> _Job_:
Copy out every one of the following entries word for word, keeping out all the pictures.

> _Input for this task_:

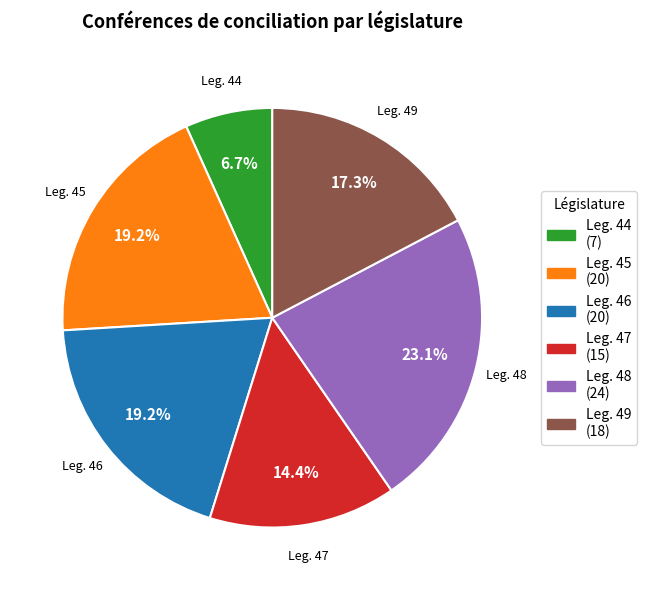

How many segments does this pie chart have?

6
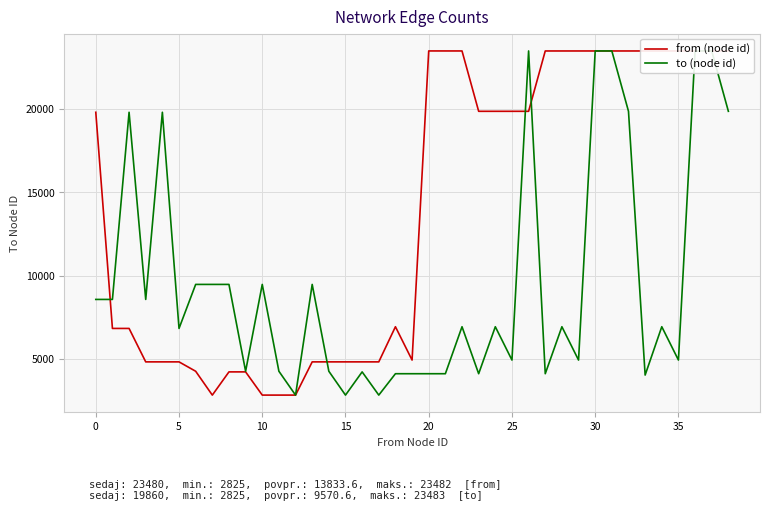

Is it true that from (node id) equals 3758 at 18?

False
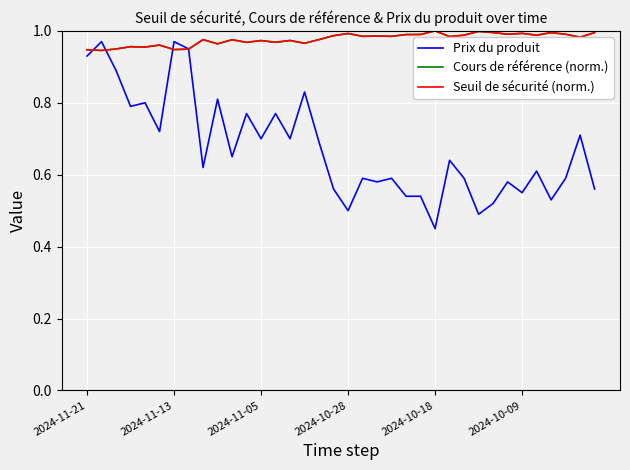

How many times do Cours de référence (norm.) and Prix du produit cross each other?

4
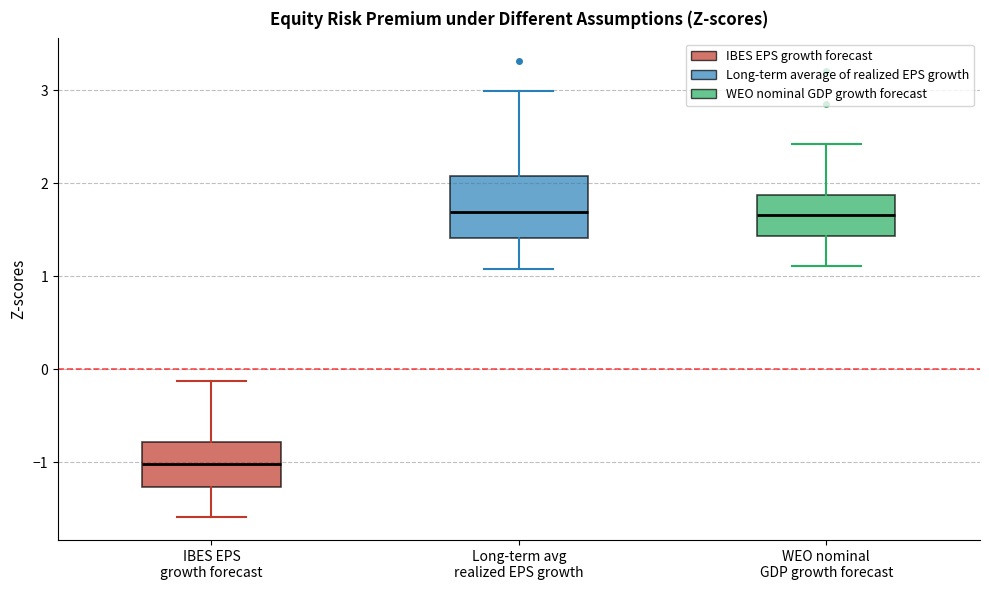

Reading left to right, transcribe this box plot: for each box, give where its median line is, the range the box spans, and where its two whiskers end, as read against the y-axis. The values are not printed on the chart, so give them approximately, as read against the axis.

IBES EPS growth forecast: median -1.0, box -1.3 to -0.8, whiskers -1.6 to -0.1
Long-term avg realized EPS growth: median 1.7, box 1.4 to 2.1, whiskers 1.1 to 3.0
WEO nominal GDP growth forecast: median 1.7, box 1.4 to 1.9, whiskers 1.1 to 2.4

> _Task result_:
How many segments does this pie chart have?

6

Is it true that from (node id) equals 3758 at 18?

False

How many times do Cours de référence (norm.) and Prix du produit cross each other?

4

Reading left to right, transcribe this box plot: for each box, give where its median line is, the range the box spans, and where its two whiskers end, as read against the y-axis. The values are not printed on the chart, so give them approximately, as read against the axis.

IBES EPS growth forecast: median -1.0, box -1.3 to -0.8, whiskers -1.6 to -0.1
Long-term avg realized EPS growth: median 1.7, box 1.4 to 2.1, whiskers 1.1 to 3.0
WEO nominal GDP growth forecast: median 1.7, box 1.4 to 1.9, whiskers 1.1 to 2.4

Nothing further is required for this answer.